# Naive Bayes

The Naive Bayes is classification algorithm that exploits the product rule in probability theory to determine the class of an object by comparing the probability that it comes from different distributions. The probability of which an unknown data sample $k$ belongs to class $C$ is given by:

$P(C_{k}|\textbf{x}) = \frac{P(C_{k})P(\textbf{x}|C_{k})}{P(\textbf{x})}$

In practice, it is extremely difficult to calculate the probability in the denominator. Luckily, it is the same for all classes and thus can be regarded as a constant which can be omitted. So we only need to pay attention to the numerator. Assume that there are $N$ samples, $k$ of which belong to class $C$, then it is easy to derive the prior probability:

$P(C_{k}) = \frac{k}{N}$

In order to compute the posterior probability, we assume the samples are retrieved from Gaussian distribution whose mean and covariance are the mean and covariance of the whole training dataset. Thus, the posterior probability can be computed as:

$P(\textbf{x}|C_{k}) = \textit{N}(\mu, \sigma^{2})$

In order to avoid numerical underflow, it is typical to take the logarithmic form of the probability(note that logarithmic function is monotonic), so the final formula becomes:

$log(P(C_{k}|\textbf{x})) = log(P(C_{k})) + log(P(x_{1}|C_{k})) + log(P(x_{2}|C_{k})) + ... + log(P(x_{t}|C_{k}))$

where $t$ is the dimension of the feature vector.

In [1]:
import pandas as pd
import numpy as np
from math import log
from scipy.stats import multivariate_normal

In [3]:
# import data
data = pd.read_csv('pima-indians-diabetes.csv', header = None).values

# Naive Bayes

split = int(0.8*data.shape[0]) # randomly split the data set into 80% training and 20% testing
acc = [] 

# perform cross validation 10 times

for i in range(10):
    
    rand_idx = np.arange(data.shape[0])
    np.random.shuffle(rand_idx) 
    train_data = data[rand_idx[0:split]]
    test_data = data[rand_idx[split:]]
    
    # data is either labeled as "1"(positive) or "0"(negative)
    train_pos = train_data[np.where(train_data.T[-1] == 1)]
    train_neg = train_data[np.where(train_data.T[-1] == 0)]
    test_pos = test_data[np.where(test_data.T[-1] == 1)]
    test_neg = test_data[np.where(test_data.T[-1] == 0)]
    
    # calculate mean and covariance of positive and negative data samples, respectively
    pos_mean = np.nanmean(train_pos, axis=0)
    pos_var = np.nanvar(train_pos, axis=0)
    neg_mean = np.nanmean(train_neg, axis=0)
    neg_var = np.nanvar(train_neg, axis=0)
    
    err = 0
    
    # calculate prior logarithmic probability
    pos_prior_prob = log(test_pos.shape[0]/test_data.shape[0])
    neg_prior_prob = log(test_neg.shape[0]/test_data.shape[0])
    
    for row in test_data:         
        
        # compute and compare the probability of both cases to predict label of test data
        pos_prob = pos_prior_prob + log(multivariate_normal.pdf(row[0:-1], pos_mean[0:-1], pos_var[0:-1]))
        neg_prob = neg_prior_prob + log(multivariate_normal.pdf(row[0:-1], neg_mean[0:-1], neg_var[0:-1]))

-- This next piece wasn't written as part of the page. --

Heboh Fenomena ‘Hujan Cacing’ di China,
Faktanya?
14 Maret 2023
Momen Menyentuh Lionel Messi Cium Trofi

        if pos_prob >= neg_prob:
            label = 1
        else:
            label = 0
    
        if label != row[-1]:
            err += 1
            
    acc.append(1 - err/test_data.shape[0])

In [4]:
print(acc)

[0.7727272727272727, 0.7987012987012987, 0.7142857142857143, 0.7402597402597403, 0.7207792207792207, 0.7727272727272727, 0.7402597402597403, 0.7727272727272727, 0.6818181818181819, 0.7922077922077921]